Sabes tio, às vezes não sei se ter recordações é bom ou mau. Enquanto andamos no corropio da rotina, o stress do emprego e o que vai ser o jantar, ou se chegamos a tempo àquele encontro de amigos porque a segunda circular está um terror e ainda por cima chove, não nos lembramos muito. Nesses dias, na nossa cabeça só há espaço para o cesto da roupa suja a abarrotar, as calças por passar a ferro e a ração do gato a terminar. Esses dias, que parecem nunca mais terminar, são afinal mais fáceis que os outros: aqueles em que paramos para escrever a lista de Natal e percebemos que há menos uma pessoa a quem oferecer prenda, menos um lugar à mesa, mais um acordeão abandonado no canto da sala. Já não bastava o do avô, agora também o teu jaz mudo e calado, para nos lembrar que a música abandonou a nossa mesa.

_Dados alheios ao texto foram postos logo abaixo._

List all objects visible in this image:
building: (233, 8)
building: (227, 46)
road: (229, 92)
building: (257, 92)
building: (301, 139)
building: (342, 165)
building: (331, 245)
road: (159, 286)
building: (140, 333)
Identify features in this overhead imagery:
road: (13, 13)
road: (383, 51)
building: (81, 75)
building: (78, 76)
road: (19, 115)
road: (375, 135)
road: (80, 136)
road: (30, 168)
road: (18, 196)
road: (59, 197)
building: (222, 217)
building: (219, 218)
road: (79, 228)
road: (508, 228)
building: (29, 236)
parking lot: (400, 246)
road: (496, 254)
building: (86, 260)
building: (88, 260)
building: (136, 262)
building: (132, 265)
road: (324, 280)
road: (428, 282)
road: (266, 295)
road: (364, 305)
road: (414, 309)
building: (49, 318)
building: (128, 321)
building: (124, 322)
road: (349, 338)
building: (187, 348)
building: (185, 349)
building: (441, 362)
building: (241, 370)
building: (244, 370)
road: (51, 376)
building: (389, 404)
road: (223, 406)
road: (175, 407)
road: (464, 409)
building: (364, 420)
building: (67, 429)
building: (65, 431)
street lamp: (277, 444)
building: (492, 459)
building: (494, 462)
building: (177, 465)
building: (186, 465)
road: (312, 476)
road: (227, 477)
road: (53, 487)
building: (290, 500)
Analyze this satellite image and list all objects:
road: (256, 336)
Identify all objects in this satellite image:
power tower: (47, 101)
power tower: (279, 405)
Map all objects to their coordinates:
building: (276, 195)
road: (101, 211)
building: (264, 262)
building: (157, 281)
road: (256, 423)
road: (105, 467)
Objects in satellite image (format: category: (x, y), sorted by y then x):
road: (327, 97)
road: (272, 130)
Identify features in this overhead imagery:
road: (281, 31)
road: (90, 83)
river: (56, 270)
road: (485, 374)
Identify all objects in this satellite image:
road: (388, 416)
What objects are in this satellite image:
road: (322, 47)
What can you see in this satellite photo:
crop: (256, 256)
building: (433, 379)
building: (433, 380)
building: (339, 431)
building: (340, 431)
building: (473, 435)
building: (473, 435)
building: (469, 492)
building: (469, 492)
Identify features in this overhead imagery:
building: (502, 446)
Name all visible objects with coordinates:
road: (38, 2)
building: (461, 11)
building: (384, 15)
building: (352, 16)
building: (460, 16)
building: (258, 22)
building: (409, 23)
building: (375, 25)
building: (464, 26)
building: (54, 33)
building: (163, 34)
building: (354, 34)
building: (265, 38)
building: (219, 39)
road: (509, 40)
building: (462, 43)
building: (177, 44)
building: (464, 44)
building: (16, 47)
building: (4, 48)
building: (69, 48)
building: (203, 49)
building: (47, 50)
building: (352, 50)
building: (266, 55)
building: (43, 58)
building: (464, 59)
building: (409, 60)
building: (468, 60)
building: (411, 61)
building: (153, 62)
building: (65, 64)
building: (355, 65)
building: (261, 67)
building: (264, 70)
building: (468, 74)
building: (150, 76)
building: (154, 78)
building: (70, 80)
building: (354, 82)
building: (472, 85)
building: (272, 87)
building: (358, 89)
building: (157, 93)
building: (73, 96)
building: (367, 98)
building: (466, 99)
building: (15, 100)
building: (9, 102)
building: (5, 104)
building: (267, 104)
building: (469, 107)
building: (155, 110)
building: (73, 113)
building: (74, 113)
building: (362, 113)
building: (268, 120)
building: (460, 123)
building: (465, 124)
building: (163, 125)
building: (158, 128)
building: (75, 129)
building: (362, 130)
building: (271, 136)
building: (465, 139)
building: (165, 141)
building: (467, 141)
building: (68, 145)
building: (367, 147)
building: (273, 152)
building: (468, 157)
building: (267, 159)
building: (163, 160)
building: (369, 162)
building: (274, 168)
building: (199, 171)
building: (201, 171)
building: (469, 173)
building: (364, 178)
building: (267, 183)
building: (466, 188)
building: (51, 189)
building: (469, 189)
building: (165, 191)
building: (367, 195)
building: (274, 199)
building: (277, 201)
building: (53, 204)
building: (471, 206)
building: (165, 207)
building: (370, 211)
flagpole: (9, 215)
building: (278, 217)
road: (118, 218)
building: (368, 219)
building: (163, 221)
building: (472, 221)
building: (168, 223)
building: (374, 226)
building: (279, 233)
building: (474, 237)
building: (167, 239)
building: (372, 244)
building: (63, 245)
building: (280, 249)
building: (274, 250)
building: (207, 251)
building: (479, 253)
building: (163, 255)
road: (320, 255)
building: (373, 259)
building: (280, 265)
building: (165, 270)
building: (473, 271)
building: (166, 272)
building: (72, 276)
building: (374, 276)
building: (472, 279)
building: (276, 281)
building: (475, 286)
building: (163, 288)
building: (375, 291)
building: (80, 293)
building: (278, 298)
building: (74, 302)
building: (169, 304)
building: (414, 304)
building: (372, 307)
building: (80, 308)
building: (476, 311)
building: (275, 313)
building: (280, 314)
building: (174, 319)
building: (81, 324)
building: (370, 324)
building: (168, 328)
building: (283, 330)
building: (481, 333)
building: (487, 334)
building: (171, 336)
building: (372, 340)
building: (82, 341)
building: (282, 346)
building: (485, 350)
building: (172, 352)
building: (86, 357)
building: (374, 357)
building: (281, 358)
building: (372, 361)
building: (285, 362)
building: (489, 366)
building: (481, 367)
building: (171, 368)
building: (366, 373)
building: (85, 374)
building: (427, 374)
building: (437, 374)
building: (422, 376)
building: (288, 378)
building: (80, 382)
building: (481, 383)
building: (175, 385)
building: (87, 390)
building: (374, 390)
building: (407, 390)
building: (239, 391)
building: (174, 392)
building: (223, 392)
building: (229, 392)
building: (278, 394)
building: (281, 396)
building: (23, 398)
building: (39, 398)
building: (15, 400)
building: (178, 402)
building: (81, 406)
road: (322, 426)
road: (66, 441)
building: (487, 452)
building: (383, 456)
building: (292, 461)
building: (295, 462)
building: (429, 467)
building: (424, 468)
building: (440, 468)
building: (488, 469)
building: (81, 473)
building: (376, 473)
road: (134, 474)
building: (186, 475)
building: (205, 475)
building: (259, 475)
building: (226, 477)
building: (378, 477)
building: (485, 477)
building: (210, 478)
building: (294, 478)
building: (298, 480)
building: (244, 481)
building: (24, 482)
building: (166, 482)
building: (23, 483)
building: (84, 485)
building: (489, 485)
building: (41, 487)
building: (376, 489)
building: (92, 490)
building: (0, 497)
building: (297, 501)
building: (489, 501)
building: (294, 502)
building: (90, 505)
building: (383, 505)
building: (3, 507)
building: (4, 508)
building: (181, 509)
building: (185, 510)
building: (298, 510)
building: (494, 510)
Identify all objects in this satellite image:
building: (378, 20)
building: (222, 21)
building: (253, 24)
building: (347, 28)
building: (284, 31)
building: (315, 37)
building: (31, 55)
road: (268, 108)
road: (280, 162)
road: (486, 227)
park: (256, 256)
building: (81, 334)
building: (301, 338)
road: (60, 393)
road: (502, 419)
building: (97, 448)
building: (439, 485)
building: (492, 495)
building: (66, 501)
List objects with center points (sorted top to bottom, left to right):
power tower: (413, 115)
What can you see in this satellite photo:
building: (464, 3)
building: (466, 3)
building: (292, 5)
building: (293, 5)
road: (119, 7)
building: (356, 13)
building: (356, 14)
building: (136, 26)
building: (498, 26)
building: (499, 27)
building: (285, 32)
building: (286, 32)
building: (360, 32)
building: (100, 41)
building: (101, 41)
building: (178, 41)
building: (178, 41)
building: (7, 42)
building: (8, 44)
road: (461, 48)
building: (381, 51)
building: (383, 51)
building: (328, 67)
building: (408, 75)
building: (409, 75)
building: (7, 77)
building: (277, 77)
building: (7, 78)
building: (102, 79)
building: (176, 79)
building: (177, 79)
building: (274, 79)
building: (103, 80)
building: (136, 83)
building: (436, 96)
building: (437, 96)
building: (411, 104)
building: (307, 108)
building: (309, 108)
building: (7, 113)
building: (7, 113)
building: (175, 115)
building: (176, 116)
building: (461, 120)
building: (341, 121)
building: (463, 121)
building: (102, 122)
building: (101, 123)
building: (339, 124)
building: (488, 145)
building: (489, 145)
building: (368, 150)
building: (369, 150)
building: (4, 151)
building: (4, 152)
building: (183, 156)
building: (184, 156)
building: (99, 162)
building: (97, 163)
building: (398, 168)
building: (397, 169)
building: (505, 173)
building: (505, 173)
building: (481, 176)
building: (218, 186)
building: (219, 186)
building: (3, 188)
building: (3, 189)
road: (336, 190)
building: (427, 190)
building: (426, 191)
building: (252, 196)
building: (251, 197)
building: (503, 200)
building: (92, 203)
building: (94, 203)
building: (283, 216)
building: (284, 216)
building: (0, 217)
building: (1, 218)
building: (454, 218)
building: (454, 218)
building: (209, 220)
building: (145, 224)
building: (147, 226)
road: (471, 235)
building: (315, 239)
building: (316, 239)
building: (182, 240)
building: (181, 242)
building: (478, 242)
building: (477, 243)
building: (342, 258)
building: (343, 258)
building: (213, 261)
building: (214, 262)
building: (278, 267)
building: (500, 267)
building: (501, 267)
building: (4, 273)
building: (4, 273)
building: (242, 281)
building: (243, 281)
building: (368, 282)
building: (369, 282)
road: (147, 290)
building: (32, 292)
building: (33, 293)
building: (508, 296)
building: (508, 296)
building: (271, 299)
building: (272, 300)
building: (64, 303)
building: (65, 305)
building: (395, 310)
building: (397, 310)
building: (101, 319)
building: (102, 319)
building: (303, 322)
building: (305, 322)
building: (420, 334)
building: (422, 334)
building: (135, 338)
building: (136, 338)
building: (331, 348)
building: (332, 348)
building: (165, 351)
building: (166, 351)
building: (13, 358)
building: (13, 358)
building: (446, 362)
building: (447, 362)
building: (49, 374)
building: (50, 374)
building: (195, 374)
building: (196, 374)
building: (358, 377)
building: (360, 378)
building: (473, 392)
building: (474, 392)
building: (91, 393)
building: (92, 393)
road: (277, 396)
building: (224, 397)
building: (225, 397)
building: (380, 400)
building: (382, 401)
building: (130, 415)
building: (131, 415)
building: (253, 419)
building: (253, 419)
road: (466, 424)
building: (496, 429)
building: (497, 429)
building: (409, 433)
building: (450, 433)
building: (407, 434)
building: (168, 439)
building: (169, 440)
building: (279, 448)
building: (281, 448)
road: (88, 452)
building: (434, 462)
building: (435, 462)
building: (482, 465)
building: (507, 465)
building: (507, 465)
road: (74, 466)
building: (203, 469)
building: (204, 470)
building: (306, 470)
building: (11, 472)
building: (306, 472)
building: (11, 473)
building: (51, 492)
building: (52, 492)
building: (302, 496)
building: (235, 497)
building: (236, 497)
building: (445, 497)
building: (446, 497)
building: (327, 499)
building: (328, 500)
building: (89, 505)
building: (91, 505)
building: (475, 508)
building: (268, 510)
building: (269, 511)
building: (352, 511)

Sabes tio, o Zé ligou-me de Aldeia Velha e disse que amanhã, faça chuva ou faça Sol, vão todos à lenha. Vão limpar o prad'AnaRamos, o terreno da família - o nosso "tchão". Só agora percebo porque chamam "tchões" aos terrenos, por aqueles lados. Aquela aldeia, aquelas pessoas, são o chão das nossas poucas certezas. Foi desses "tchões" que brotou a nossa vida, a sopa que com tanto amor a avó nos fazia, com os legumes que cultivava de mãos calejadas e secas do Sol. Essa vida, a dos "tchões" da nossa aldeia, continua, mesmo sem ti. É injusto, eu sempre disse que podias passar a reforma na aldeia, a fazer crescer os legumes e batatas que traríamos para a cidade, para fazer inveja aos amigos que pagam dois euros por cada quilo de qualquer coisa num mercado biológico. Mas já te queixavas das costas, das pernas, não podias cumprir esse teu (meu?) desejo. Enquanto penso nisto, percebo porque tanto choramos quem nos deixa. São as saudades, é a tua voz longínqua, é o calor do abraço que foge, mas é também, e sobretudo, o não ter feito, o não ter dito e redito. Arrependo-me de não te ter ligado mais vezes, de não saber de ti durante semanas, julgando que obviamente estarias bem, arrependo-me de não te ter perguntado porquê, porquê?, porque é que não te preocupavas contigo e não deixavas o que te fazia mal. Nunca entendi, mas sabia que não devia falar contigo sobre isso. Não tivemos essa conversa, mas podia ter-te convidado cá a casa, esta onde também viveste, há trinta e tal anos, e que eu renovei há um ano. Choramos por aqueles que nos deixam porque não fizemos tudo o que devíamos, e a culpa dói tanto ou mais que a saudade. Por isso é que quando penso em ti, para fazer as pazes comigo mesma, lembro mais os tempos em que me ensinaste a tocar órgão e menos os últimos anos. Dos últimos tempos, agradeço ter passado os aniversários contigo, por ter insistido em fazer a tua festa de 60 anos, mesmo quando disseste que não querias e nem ias aparecer - odiavas ser o centro das atenções, até quando te pedíamos para tocar um pouco de acordeão ou guitarra.
Parece demasiado cliché dizer que devo aprender algo com a tua súbita partida, mas sei que é o que devo fazer. Às vezes apareces-me em sonhos e dizes que estás bem. Quero acreditar nisso, e ficar em paz também. Esse dia chegará, espero.